Cuenta Miguel que después del atentado estuvo más o menos un año casi «como si no me hubiera pasado nada». Permanecía de baja porque le operaron tres veces de la mano derecha, le trasplantaron la córnea y sufrió la intervención de la mandíbula. Algunos días iba al cuartel a charlar con sus compañeros, a tomar un café o sencillamente a jugar una partida de cartas. Sin embargo, «después comencé a sentirme psicológicamente muy mal, a darle vueltas de la cabeza. Salía de casa y desaparecía porque estaba dos o tres días por ahí perdido, por los montes o por los campos. Mi mujer ha sufrido mucho. Tenía que llamar a mis compañeros de la policía para que fueran a buscarme. No sabía nada de mí. Me propusieron ir a un psiquiatra pero yo no quería, hasta que me convencieron... Cuando le conté lo que me pasaba me dijo que era normal que un episodio tan fuerte como el que había sufrido tuviera sus consecuencias psicológicas. 'A ti te ha salido ahora, pero más tarde o más temprano tenía que aflorar por algún sitio'. Me explicó. Comenzamos con un tratamiento y empezamos a hablar de lo que me había pasado.

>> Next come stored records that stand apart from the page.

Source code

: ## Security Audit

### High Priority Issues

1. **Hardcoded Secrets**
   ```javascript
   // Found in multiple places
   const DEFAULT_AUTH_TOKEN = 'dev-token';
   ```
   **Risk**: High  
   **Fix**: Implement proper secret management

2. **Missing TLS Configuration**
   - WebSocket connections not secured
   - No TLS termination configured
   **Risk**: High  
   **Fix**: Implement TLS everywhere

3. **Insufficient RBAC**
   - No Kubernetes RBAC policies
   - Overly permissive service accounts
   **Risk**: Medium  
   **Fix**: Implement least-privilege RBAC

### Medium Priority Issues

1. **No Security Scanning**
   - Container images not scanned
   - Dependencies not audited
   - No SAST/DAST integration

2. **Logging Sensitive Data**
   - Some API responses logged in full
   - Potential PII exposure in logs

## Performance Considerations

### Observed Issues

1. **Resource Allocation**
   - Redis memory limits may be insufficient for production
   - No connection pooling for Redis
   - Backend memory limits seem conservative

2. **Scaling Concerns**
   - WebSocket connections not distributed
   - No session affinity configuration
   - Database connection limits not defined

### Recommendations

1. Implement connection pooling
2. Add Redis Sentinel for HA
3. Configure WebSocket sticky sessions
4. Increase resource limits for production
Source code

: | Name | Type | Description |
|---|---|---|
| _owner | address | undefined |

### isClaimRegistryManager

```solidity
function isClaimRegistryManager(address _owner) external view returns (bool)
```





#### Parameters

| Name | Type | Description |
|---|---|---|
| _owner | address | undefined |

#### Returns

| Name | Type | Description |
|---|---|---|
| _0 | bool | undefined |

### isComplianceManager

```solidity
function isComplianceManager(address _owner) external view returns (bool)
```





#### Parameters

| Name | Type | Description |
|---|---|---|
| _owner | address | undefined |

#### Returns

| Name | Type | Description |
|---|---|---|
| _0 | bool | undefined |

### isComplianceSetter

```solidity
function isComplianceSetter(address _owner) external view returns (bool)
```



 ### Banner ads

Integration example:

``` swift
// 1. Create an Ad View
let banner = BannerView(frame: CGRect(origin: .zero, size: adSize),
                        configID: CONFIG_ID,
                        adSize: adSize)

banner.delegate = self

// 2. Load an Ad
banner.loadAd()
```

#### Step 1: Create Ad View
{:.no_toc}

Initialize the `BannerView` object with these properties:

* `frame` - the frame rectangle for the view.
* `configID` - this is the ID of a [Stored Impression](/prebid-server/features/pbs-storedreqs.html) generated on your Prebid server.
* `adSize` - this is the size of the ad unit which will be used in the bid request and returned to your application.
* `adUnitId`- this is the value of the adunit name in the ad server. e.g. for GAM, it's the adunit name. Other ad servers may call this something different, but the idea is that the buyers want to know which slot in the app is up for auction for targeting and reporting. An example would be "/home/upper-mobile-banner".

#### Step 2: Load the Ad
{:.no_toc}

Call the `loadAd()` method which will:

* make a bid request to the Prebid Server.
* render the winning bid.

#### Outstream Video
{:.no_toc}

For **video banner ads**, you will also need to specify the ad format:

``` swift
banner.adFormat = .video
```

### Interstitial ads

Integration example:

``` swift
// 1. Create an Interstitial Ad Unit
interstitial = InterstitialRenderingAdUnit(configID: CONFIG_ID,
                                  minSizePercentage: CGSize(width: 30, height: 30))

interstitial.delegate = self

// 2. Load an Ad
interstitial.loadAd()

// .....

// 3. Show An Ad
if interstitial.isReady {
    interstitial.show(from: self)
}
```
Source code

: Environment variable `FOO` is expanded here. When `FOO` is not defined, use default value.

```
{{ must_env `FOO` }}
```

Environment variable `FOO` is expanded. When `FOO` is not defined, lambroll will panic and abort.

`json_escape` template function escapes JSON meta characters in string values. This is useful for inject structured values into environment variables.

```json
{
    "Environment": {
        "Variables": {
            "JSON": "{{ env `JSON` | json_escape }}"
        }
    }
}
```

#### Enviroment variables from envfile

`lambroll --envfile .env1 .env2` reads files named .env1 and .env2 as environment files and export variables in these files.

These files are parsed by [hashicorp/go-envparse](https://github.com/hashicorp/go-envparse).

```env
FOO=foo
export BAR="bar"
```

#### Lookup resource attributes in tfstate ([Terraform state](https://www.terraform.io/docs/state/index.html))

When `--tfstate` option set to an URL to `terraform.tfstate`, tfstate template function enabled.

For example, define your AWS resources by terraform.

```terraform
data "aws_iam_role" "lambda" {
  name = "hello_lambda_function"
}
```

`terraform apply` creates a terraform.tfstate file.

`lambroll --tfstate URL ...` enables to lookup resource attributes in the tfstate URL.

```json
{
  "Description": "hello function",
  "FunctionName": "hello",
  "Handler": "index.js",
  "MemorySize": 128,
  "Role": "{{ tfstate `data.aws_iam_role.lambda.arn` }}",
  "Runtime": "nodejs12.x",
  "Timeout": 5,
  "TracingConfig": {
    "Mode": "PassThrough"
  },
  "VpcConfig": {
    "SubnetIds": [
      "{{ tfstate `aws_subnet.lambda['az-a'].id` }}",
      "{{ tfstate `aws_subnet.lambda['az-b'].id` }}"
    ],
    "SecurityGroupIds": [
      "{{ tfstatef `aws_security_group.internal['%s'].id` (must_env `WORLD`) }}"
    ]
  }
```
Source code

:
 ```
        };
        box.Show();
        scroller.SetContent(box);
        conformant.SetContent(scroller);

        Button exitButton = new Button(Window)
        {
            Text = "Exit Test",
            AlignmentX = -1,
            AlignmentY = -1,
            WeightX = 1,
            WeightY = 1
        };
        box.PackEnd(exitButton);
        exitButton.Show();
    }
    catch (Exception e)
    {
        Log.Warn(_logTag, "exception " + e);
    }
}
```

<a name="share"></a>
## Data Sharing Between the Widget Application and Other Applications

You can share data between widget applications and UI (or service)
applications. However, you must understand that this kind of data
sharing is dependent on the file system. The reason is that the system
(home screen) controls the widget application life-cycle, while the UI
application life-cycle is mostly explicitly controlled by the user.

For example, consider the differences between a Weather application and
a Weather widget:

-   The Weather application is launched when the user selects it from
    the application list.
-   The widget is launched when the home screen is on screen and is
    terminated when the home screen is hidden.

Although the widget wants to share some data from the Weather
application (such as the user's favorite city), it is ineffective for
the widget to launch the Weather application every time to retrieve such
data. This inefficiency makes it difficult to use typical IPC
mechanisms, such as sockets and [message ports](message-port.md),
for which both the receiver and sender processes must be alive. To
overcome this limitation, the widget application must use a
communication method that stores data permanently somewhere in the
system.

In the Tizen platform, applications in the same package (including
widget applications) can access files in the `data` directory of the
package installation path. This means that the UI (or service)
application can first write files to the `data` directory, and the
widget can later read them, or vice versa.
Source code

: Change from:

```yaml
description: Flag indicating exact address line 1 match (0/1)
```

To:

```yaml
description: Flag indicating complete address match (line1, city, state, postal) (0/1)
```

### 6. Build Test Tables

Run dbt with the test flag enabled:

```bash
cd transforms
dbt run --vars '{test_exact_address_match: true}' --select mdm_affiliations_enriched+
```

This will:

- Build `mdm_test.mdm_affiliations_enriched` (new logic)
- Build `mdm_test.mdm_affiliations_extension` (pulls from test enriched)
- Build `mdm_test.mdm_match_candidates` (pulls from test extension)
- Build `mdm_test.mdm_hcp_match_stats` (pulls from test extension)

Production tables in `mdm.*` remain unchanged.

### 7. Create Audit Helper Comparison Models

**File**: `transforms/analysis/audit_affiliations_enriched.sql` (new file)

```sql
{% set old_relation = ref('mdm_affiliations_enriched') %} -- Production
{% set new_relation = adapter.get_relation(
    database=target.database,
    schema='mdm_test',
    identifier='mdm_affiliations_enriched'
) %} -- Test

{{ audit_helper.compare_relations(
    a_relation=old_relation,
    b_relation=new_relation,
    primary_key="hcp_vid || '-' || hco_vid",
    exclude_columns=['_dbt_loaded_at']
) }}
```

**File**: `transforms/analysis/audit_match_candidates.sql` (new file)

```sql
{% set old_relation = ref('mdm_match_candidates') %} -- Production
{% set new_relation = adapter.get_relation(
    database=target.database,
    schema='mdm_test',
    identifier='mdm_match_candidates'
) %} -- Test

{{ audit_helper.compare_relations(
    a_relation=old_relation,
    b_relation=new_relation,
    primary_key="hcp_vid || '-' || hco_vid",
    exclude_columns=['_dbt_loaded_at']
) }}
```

En casa no lo hacía porque sentía el atentado como una consecuencia de mi trabajo. Más o menos nos iba tocando a casi todos y no quería hablarlo con nadie. Pero no era tan fácil superarlo; llegó un momento que no podía salir a un sitio donde hubiera mucha gente, no podía ni pasear por El Espolón. Quería irme de ermitaño y no saber nada del mundo. Cuando me entró el bajón viví los peores años de mi vida. Mucho más que el atentado. Estoy convencido de que si no hubiera sido por mi mujer y mi hijo estaría desaparecido. Ellos me salvaron la vida».